EXCERPTED PASSAGE:
=====

In addition to functions, R has the usual binary mathematical operators such as +, -, * and /. Operators are just another way of expressing functions. For example the + operator is really just another way of calling the sum() function:

# These two statements are equivalent
2 + 2
## [1] 4
sum(2, 2)
## [1] 4

There are several other commonly used operators including comparison operators, logical operators, and the assignment operator.

Example 10.21 A few useful operators

# Basic arithmetic operators
2 + 3 # plus
## [1] 5
2 - 3 # minus
## [1] -1
2 * 3 # times
## [1] 6
2 / 3 # division
## [1] 0.6666667
2 ^ 3 # power
## [1] 8
# Comparison operators
2 < 3  # less than
## [1] TRUE
2 <= 3 # less than or equal
## [1] TRUE
2 == 3 # equal
## [1] FALSE
2 > 3  # greater than
## [1] FALSE
2 >= 3 # greater than or equal
## [1] FALSE
# Logical operators
2 == 3 & 2 < 3 # logical AND
## [1] FALSE
2 == 3 | 2 < 3 # logical OR
## [1] TRUE
# Assignment
x <- 2
print(x)

=====

A few records
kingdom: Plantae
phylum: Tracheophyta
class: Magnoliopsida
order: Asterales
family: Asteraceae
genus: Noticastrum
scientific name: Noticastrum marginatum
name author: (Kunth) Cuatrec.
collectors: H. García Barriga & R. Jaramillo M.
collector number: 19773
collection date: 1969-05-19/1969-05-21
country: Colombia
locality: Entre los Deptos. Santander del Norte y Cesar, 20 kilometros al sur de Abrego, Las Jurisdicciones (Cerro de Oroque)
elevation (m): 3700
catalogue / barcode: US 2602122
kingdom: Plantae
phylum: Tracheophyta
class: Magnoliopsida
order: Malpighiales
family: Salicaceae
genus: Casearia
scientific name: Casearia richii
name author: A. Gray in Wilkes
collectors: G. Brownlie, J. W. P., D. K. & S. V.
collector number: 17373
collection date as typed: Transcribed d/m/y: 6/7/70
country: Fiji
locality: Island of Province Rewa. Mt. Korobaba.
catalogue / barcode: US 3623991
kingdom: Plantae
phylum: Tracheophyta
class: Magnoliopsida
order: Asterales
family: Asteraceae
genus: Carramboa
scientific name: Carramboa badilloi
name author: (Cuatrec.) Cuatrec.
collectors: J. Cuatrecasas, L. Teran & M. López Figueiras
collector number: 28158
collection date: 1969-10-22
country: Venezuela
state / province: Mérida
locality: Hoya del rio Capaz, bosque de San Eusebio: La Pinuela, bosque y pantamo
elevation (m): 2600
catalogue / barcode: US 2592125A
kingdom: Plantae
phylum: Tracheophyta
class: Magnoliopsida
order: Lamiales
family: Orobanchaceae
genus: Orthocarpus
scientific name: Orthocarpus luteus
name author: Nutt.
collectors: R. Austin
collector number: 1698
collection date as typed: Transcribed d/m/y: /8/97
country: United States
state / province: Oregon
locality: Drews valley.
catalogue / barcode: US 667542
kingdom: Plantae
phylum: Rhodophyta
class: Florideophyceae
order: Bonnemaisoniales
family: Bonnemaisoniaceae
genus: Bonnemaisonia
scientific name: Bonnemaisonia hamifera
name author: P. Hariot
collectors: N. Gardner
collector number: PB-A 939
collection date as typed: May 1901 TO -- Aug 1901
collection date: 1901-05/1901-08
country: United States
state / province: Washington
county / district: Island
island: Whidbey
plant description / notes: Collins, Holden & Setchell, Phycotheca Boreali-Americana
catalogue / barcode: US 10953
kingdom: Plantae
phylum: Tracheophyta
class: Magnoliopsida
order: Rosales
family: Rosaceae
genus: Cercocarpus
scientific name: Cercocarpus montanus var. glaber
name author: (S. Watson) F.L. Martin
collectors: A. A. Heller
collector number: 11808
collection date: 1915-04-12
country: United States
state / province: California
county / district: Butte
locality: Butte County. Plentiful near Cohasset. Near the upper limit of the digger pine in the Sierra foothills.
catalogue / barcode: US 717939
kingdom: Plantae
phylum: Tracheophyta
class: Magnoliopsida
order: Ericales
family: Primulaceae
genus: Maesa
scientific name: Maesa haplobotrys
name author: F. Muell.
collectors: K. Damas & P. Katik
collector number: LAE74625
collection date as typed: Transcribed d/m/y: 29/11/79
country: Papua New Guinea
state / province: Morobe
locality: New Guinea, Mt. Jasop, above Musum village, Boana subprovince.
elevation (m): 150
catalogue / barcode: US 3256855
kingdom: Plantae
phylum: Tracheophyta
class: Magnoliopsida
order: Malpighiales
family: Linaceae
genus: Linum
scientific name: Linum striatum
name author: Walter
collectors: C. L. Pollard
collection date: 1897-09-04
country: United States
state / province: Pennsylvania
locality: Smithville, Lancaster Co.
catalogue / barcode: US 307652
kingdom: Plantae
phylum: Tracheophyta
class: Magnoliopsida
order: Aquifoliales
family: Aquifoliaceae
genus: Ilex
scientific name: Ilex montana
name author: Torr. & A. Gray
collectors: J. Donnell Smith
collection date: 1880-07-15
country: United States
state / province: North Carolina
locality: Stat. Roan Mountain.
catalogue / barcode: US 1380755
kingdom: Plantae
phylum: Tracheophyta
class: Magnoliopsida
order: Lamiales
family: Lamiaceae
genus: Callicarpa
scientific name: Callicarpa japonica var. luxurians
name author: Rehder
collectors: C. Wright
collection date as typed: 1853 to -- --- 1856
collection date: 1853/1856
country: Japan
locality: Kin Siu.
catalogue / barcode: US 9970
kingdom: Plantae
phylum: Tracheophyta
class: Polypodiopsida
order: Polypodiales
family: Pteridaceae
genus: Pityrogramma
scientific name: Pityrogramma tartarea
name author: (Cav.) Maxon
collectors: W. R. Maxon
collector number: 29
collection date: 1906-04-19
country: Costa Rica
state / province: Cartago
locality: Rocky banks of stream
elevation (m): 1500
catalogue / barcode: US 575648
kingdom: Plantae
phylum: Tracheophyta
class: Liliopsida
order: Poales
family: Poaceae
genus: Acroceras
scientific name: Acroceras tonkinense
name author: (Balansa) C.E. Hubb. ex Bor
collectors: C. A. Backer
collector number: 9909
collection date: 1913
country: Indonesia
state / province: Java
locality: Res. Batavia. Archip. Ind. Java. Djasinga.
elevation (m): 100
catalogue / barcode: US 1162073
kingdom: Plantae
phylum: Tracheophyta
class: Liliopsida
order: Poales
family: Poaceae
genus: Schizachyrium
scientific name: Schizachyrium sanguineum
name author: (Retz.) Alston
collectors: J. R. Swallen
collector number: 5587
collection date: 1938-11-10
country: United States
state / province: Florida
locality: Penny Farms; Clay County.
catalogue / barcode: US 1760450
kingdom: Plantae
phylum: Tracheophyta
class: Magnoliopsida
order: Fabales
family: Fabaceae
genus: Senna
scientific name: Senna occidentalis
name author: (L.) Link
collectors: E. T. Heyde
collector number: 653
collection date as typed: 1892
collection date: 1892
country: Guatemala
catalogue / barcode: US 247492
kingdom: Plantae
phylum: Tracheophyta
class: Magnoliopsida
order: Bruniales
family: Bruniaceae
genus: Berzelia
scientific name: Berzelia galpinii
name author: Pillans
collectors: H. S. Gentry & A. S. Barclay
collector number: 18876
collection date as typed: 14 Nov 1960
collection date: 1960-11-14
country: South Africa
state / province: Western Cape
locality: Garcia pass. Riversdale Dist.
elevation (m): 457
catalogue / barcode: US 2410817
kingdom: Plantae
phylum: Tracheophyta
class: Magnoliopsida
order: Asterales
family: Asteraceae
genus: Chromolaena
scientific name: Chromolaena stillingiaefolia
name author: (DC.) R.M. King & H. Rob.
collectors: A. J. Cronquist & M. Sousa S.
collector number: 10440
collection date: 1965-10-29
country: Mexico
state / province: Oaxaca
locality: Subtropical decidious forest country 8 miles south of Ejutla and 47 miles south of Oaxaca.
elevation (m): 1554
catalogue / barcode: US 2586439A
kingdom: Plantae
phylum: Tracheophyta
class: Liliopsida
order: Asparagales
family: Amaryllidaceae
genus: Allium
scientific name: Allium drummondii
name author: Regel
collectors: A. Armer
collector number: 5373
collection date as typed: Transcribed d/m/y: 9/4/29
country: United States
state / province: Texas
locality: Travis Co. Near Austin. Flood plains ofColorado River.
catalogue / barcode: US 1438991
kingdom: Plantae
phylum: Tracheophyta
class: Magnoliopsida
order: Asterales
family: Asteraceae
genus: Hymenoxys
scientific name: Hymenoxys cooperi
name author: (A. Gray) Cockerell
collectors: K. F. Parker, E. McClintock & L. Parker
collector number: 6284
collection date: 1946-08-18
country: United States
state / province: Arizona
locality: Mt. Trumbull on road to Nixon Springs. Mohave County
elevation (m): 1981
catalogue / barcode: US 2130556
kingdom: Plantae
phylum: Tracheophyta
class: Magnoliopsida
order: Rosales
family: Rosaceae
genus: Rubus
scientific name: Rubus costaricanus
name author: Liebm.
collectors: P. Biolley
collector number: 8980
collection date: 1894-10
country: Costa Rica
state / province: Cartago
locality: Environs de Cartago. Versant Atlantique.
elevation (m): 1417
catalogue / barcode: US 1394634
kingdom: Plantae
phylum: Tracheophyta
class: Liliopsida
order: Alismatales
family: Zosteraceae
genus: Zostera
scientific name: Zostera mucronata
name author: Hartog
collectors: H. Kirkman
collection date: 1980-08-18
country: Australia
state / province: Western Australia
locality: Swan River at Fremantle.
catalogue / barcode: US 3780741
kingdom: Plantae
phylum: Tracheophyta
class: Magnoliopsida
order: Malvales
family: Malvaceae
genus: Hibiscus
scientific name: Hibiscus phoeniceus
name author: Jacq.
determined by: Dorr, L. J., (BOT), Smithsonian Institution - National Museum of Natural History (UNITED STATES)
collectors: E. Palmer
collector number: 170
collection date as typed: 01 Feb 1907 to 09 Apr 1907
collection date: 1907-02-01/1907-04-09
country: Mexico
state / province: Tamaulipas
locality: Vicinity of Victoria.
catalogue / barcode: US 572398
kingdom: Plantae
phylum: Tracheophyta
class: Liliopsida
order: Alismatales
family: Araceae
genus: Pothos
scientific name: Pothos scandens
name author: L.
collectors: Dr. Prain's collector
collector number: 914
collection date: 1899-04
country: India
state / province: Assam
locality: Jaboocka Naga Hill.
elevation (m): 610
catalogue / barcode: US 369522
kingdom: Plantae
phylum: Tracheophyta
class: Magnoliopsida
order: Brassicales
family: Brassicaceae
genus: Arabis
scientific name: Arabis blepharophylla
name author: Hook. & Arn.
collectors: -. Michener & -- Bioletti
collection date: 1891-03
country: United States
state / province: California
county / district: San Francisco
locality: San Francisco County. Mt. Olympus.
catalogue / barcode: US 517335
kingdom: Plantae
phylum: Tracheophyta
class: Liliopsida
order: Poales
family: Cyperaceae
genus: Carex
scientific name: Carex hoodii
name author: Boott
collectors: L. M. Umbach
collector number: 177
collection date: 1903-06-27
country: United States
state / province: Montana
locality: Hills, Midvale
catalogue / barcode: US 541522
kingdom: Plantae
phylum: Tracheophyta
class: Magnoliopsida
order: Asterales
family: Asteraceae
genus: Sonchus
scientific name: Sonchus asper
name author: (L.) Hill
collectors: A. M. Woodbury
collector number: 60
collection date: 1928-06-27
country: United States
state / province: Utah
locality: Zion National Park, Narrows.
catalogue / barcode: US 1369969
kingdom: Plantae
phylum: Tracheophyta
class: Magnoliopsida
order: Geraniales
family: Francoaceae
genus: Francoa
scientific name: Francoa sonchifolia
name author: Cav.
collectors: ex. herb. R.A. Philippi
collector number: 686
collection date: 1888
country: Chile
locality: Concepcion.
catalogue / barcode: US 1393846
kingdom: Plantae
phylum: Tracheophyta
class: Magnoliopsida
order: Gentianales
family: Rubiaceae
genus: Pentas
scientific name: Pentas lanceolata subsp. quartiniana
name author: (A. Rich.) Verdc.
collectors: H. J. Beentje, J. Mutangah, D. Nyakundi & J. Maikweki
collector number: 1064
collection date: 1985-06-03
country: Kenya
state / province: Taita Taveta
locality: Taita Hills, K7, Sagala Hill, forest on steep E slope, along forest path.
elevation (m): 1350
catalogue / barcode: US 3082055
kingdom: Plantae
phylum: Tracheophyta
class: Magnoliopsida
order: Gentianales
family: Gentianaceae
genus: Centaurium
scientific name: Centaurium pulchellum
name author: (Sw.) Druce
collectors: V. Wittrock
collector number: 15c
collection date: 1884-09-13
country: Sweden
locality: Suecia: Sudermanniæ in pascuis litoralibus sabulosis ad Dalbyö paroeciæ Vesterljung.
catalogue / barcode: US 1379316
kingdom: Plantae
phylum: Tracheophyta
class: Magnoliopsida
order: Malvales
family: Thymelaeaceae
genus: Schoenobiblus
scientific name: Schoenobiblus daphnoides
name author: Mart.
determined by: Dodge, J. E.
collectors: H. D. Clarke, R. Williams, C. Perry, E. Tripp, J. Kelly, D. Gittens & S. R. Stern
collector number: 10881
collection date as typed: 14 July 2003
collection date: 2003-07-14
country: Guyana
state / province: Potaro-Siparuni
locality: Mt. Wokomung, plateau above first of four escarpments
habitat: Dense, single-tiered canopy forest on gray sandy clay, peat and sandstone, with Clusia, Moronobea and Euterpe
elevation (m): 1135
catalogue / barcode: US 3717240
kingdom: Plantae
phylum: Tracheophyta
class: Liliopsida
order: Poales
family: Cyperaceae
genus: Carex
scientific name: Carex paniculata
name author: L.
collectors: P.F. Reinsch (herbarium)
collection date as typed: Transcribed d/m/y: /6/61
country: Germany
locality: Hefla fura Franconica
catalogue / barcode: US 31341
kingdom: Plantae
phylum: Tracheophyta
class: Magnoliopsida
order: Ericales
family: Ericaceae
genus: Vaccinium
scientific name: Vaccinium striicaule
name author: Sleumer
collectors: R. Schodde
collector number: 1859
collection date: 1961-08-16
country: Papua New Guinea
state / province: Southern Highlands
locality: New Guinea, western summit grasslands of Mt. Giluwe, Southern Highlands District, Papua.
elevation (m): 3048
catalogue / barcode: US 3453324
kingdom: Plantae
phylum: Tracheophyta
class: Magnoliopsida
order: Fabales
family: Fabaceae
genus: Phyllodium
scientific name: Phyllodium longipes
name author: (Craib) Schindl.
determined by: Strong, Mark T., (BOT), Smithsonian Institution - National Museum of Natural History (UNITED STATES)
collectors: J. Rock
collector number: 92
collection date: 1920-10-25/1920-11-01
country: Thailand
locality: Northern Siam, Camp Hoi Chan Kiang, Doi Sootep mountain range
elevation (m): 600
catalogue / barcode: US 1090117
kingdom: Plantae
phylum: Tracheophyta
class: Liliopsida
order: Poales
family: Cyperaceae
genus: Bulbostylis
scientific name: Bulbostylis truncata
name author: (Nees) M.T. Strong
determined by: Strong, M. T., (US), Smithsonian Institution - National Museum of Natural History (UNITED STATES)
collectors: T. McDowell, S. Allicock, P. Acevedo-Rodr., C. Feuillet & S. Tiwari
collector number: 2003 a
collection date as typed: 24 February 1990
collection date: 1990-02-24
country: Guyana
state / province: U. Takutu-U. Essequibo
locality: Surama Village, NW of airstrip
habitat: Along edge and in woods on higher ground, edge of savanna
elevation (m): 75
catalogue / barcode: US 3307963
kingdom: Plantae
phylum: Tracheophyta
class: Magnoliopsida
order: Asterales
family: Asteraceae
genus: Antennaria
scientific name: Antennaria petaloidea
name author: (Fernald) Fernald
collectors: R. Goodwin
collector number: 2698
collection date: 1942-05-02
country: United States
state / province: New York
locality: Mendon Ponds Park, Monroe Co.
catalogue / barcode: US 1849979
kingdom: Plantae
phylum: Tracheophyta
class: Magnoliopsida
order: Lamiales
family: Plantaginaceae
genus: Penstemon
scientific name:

=====

WHAT THIS EXERCISE ASKS:
1. Retype the listing from the line with "collection date: 1894-10" up to and including the line with "genus: Arabis".
2. Continue the passage on R operators from the point where it stops.
The passage on R operators has nothing to do with the listing.

ANSWERS IN ORDER:
1.
collection date: 1894-10
country: Costa Rica
state / province: Cartago
locality: Environs de Cartago. Versant Atlantique.
elevation (m): 1417
catalogue / barcode: US 1394634
kingdom: Plantae
phylum: Tracheophyta
class: Liliopsida
order: Alismatales
family: Zosteraceae
genus: Zostera
scientific name: Zostera mucronata
name author: Hartog
collectors: H. Kirkman
collection date: 1980-08-18
country: Australia
state / province: Western Australia
locality: Swan River at Fremantle.
catalogue / barcode: US 3780741
kingdom: Plantae
phylum: Tracheophyta
class: Magnoliopsida
order: Malvales
family: Malvaceae
genus: Hibiscus
scientific name: Hibiscus phoeniceus
name author: Jacq.
determined by: Dorr, L. J., (BOT), Smithsonian Institution - National Museum of Natural History (UNITED STATES)
collectors: E. Palmer
collector number: 170
collection date as typed: 01 Feb 1907 to 09 Apr 1907
collection date: 1907-02-01/1907-04-09
country: Mexico
state / province: Tamaulipas
locality: Vicinity of Victoria.
catalogue / barcode: US 572398
kingdom: Plantae
phylum: Tracheophyta
class: Liliopsida
order: Alismatales
family: Araceae
genus: Pothos
scientific name: Pothos scandens
name author: L.
collectors: Dr. Prain's collector
collector number: 914
collection date: 1899-04
country: India
state / province: Assam
locality: Jaboocka Naga Hill.
elevation (m): 610
catalogue / barcode: US 369522
kingdom: Plantae
phylum: Tracheophyta
class: Magnoliopsida
order: Brassicales
family: Brassicaceae
genus: Arabis

2.
## [1] 2
# The assign() function returns its own value, so you can also do this:
x <- y <- 3
print(x)
## [1] 3
print(y)
## [1] 3

10.2.7 Classes and attributes

Classes and attributes are something of an advanced topic, but we will briefly mention them here.

Every object in R has a class, which is just a text string identifying what kind of thing it is. The class of any object can be accessed using the class() function

Example 10.22 Classes

print(class(fruits))
## [1] "character"
print(class(evens))
## [1] "numeric"
print(class(everything))
## [1] "list"
print(class(print))
## [1] "function"

The class of an object tells R how to handle it - how to display or summarize its contents, how to use it in functions, etc. R has hundreds of built-in classes, including:

  • Matrices.
  • Arrays.
  • Data sets.
  • Statistical results from various commands.
  • Plots.

These object types are all built from basic components like atomic vectors and lists. Users can also define their own classes.

Classes and object oriented programming

Classes appear in most modern programming languages, and are a key component of the “object-oriented” programming model. OOP allows programmers to design very complicated data structures that are also easy to use.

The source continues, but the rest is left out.